# What you will do:
Which lines belong in the answer? Exactly those from the line containing "insole stack <box>694,187,985,440</box>" through the last line of the records below, repeated as written.

# Given data:
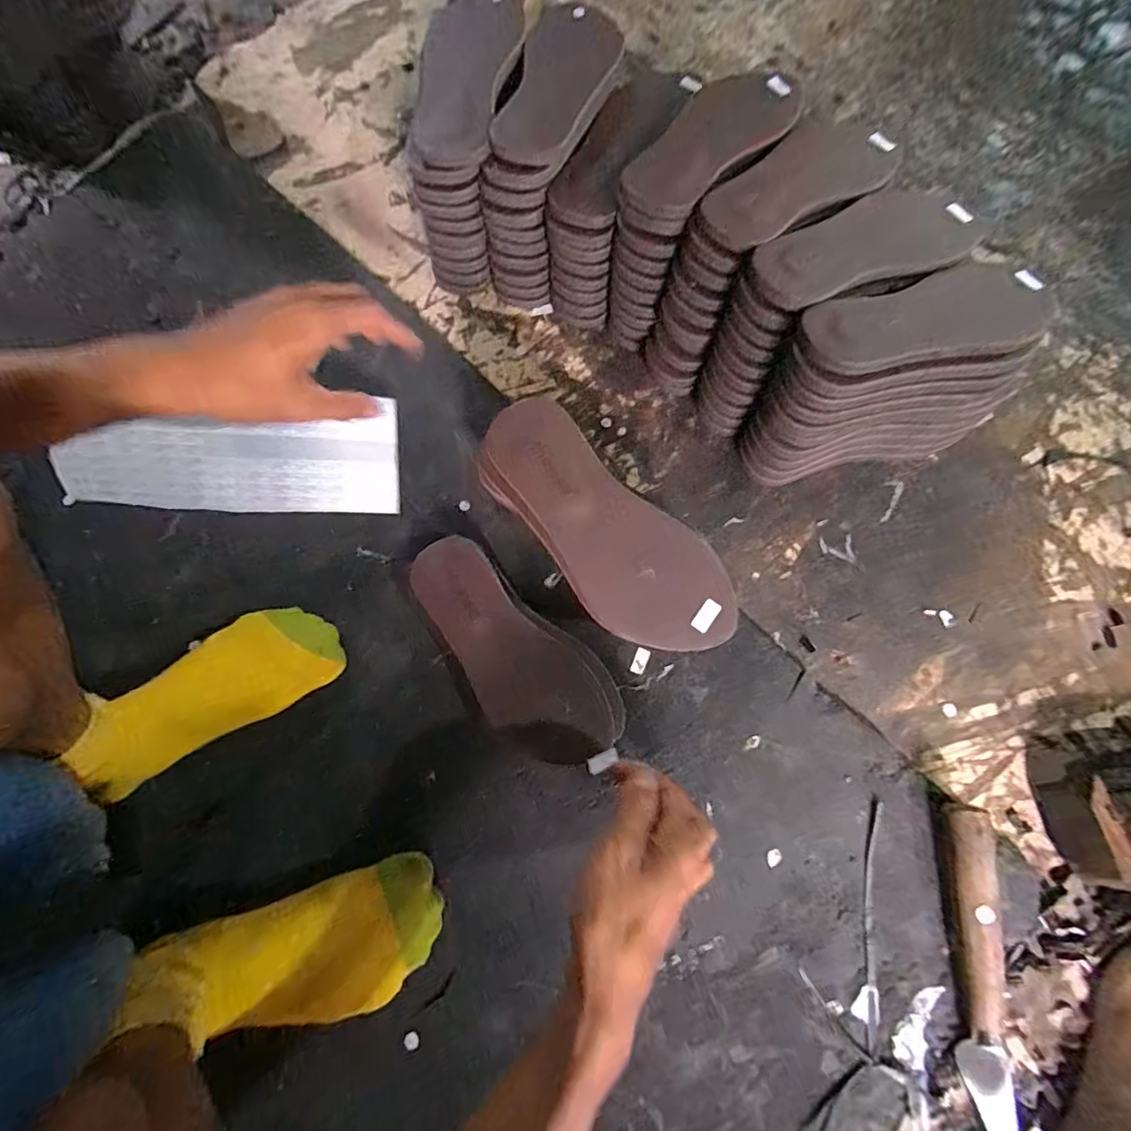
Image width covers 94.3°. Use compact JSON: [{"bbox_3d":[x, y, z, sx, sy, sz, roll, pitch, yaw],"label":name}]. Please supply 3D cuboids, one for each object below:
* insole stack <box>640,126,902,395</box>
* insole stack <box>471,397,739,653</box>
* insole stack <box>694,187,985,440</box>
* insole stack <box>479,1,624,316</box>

# Your solution:
* insole stack <box>694,187,985,440</box>
* insole stack <box>479,1,624,316</box>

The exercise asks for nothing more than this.